I wonder if these are the same wealthy perverts who abduct and sell college students in the Hostel movies? Or the same organization that pitted the office workers against one another in The Belko Experiment?
Who knows, maybe these movies are all part of the Escape Room Cinematic Universe!
• Tyler Labine plays Mike, the film's affable comic relief.
He's been in a ton of stuff, including one of my all-time favorites, Tucker And Dale Vs. Evil, a film I highly recommend. Seriously, drop everything and go watch it now. I need to do a belated review of it some day.
• As I mentioned earlier, Escape Room features a surprisingly intelligent script. OK, so it's not brilliant, but it's much smarter than most movies of its ilk.
For comparison, take a look at Jigsaw, the latest movie in the Saw franchise. In it, the Jigsaw Killer kidnaps five or six people and puts them in trap-filled warehouse. He's trying to punish them for their various crimes, so the traps are specifically tailored to each person. One of the characters killed a person by selling them a faulty motorcycle, so his trap involves a bike.
But... how could Jigsaw know that particular character would survive long enough to make it to the room with the motorcycle trap? What if he'd been the first one killed? The others would then look at the motorcycle trap and say, "That's weird. Wonder why that's here?" See what I mean? Dumb!
In Escape Room, the four surviving characters make it to a fake medical ward, containing replicas of ALL their hospital beds— including those of the ones who'd already died.
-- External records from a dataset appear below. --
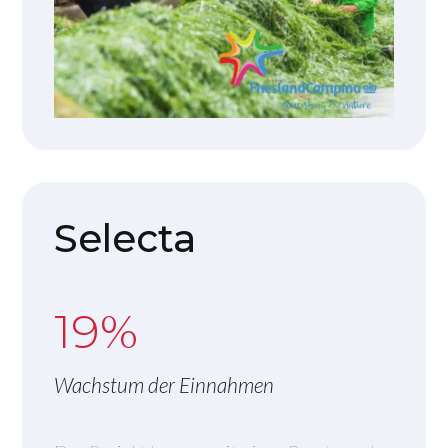
Selecta
19%
Wachstum der Einnahmen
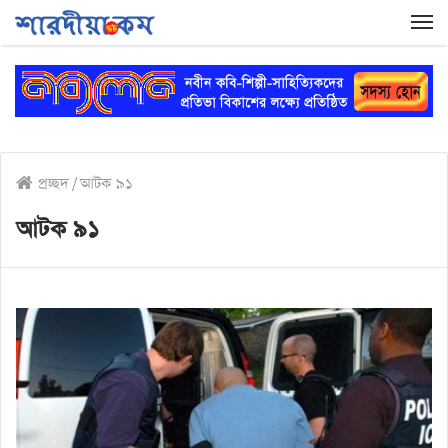
প্রচ্ছদ
/
আটক ৯১
আটক ৯১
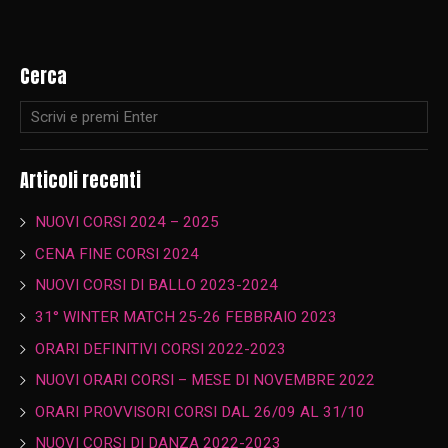
Cerca
Articoli recenti
NUOVI CORSI 2024 – 2025
CENA FINE CORSI 2024
NUOVI CORSI DI BALLO 2023-2024
31° WINTER MATCH 25-26 FEBBRAIO 2023
ORARI DEFINITIVI CORSI 2022-2023
NUOVI ORARI CORSI – MESE DI NOVEMBRE 2022
ORARI PROVVISORI CORSI DAL 26/09 AL 31/10
NUOVI CORSI DI DANZA 2022-2023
Obviously the Gamemaster would have no idea who'd be killed first, so he had to include all their beds. This proves the screenwriters put some actual thought into the script. Smart!
• Unfortunately the screenwriters squandered all those smarts in the very next scene. Jason figures out they need to record an abnormally high heart rate on an EKG machine in order to unlock the door. In order to do this, he uses a defib machine on Mike to INCREASE his heart rate.
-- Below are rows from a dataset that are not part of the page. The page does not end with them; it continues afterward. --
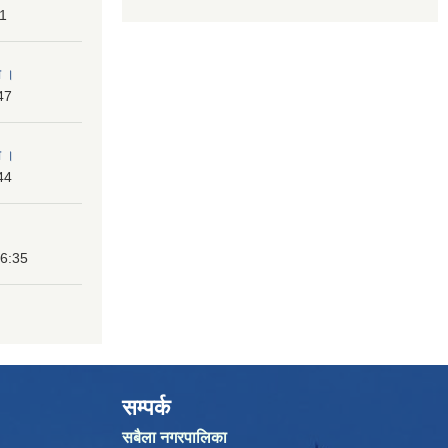
31
ा ।
47
ा ।
44
16:35
सम्पर्क
सबैला नगरपालिका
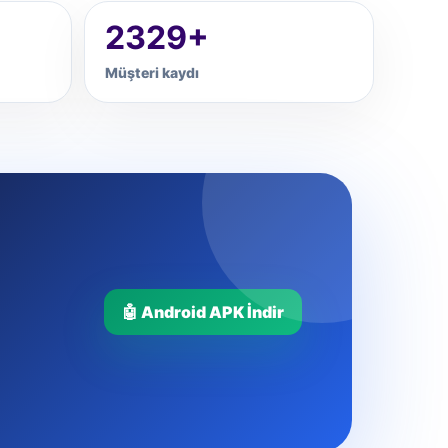
2329+
Müşteri kaydı
🤖 Android APK İndir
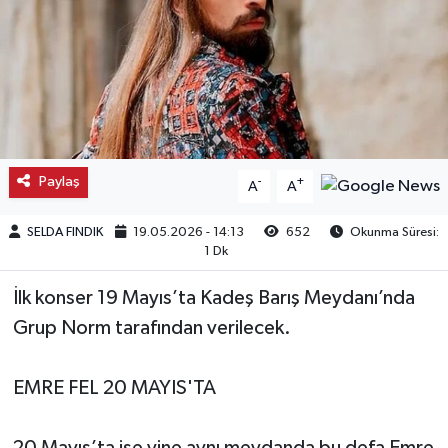
Kargı
Laçin
Mecitözü
Paylaş
-
+
A
A
Oğuzlar
SELDA FINDIK
19.05.2026 - 14:13
652
Okunma Süresi:
Ortaköy
1 Dk
Osmancık
İlk konser 19 Mayıs’ta Kadeş Barış Meydanı’nda
Grup Norm tarafından verilecek.
Sungurlu
EMRE FEL 20 MAYIS'TA
Uğurludağ
Sağlık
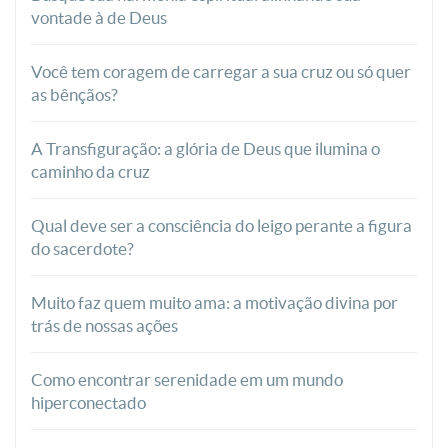
vontade à de Deus
Você tem coragem de carregar a sua cruz ou só quer
as bênçãos?
A Transfiguração: a glória de Deus que ilumina o
caminho da cruz
Qual deve ser a consciência do leigo perante a figura
do sacerdote?
Muito faz quem muito ama: a motivação divina por
trás de nossas ações
Como encontrar serenidade em um mundo
hiperconectado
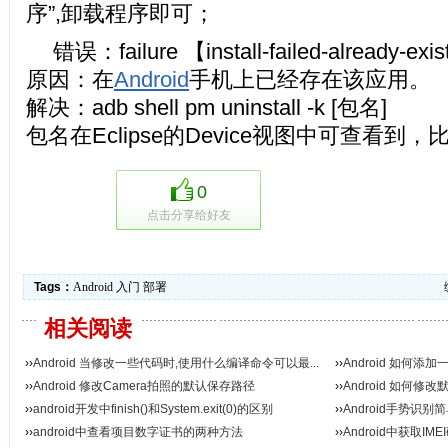
序”,卸载程序即可；
错误：failure 【install-failed-already-exi
原因：在
Android
手机上已经存在该应用。
解决：adb shell pm uninstall -k [包名]
包名在Eclipse的Device视图中可查看到，比如o
0
点击分享给好友
Tags：
Android
入门
部署
相关阅读
››
Android 当修改一些代码时,使用什么编译命令可以最...
››
Android 如何添
››
Android 修改Camera拍照的默认保存路径
››
Android 如何修
››
android开发中finish()和System.exit(0)的区别
››
Android手势识别
››
android中查看项目数字证书的两种方法
››
Android中获取IM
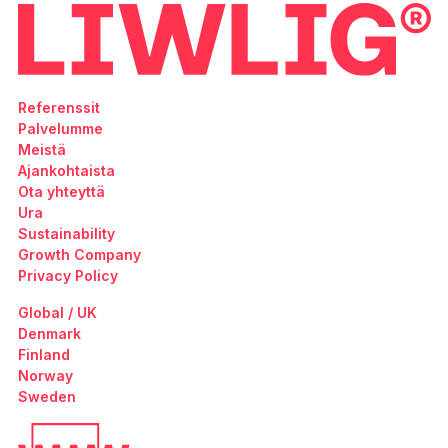
Referenssit
Palvelumme
Meistä
Ajankohtaista
Ota yhteyttä
Ura
Sustainability
Growth Company
Privacy Policy
Global / UK
Denmark
Finland
Norway
Sweden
Um... no. As I've said over and over on this blog for years, a defib machine STOPS your heart. It doesn't jump start it like a car battery, and it for goddamn sure doesn't make it beat faster!
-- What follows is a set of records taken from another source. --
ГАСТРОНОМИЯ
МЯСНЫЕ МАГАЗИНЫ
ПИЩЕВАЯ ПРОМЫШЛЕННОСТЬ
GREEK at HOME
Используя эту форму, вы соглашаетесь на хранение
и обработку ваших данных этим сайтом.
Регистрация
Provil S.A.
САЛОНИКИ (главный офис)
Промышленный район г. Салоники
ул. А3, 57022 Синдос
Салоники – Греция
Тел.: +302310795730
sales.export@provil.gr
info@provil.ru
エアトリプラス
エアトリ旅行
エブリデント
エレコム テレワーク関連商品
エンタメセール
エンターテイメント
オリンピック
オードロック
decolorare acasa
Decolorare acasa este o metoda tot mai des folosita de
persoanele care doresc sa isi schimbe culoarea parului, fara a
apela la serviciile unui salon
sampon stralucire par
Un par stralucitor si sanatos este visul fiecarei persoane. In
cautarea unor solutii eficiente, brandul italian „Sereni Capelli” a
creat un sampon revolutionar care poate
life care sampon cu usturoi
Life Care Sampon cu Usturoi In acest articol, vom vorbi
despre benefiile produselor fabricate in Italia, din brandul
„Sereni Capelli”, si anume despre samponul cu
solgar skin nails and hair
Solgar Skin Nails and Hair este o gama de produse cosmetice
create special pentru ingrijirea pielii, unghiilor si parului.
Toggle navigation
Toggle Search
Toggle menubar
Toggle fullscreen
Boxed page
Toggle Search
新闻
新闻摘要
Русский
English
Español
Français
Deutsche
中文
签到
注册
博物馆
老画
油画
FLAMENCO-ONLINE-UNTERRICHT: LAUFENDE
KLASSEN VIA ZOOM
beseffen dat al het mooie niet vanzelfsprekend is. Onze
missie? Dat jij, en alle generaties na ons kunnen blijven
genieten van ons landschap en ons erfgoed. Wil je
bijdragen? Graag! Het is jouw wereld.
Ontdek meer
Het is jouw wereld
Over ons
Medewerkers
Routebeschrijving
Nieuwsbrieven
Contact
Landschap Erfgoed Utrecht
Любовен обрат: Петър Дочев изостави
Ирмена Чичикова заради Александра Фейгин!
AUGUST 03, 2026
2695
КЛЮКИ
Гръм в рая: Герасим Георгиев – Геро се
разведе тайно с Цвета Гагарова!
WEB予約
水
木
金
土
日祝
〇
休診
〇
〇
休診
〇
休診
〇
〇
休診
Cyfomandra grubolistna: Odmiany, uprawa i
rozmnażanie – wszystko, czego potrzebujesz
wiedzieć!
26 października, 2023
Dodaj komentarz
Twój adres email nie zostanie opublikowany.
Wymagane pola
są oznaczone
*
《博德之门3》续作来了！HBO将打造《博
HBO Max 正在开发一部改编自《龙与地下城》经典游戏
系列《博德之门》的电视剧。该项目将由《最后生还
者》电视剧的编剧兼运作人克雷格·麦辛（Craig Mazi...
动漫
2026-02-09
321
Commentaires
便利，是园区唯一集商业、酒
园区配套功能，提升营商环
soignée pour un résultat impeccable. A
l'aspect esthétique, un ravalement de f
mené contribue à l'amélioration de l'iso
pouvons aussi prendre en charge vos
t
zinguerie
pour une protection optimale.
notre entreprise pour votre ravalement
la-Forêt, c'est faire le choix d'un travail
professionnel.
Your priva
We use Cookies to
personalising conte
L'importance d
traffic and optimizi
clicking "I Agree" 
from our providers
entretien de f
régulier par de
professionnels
• I'm a little fuzzy as to what's happening in the final scene of the movie. We see agents of the Minos Corp. testing out an escape room in an airplane simulator, which is obviously being set up for Zoey and Ben.
So... is Minos going to endanger their actual flight? Take control of an honest to goodness real plane and disable it? Or are they somehow going to get Zoey and Ben inside the simulator and convince them they're on a real plane? If it's the latter, how they hell are they gonna manage that? Blindfold them before they board the "plane," so they don't realize it's fake?
I get that they mean to kill Zoey and Ben to shut 'em up, I'm just not clear on just how they're gonna go about it.
Escape Room is a smartly written, tightly paced little thriller that turned out way better than expected. It even managed to subvert my expectations, but in a good way. It isn't perfect, and it's not high art, but it was leaps and bounds better than any horror/thriller I've seen in the past year. I give it a B. I know I'm gonna be ridiculed for scoring it this high, but I liked the film and it entertained me, and in the end, isn't that a movie's job?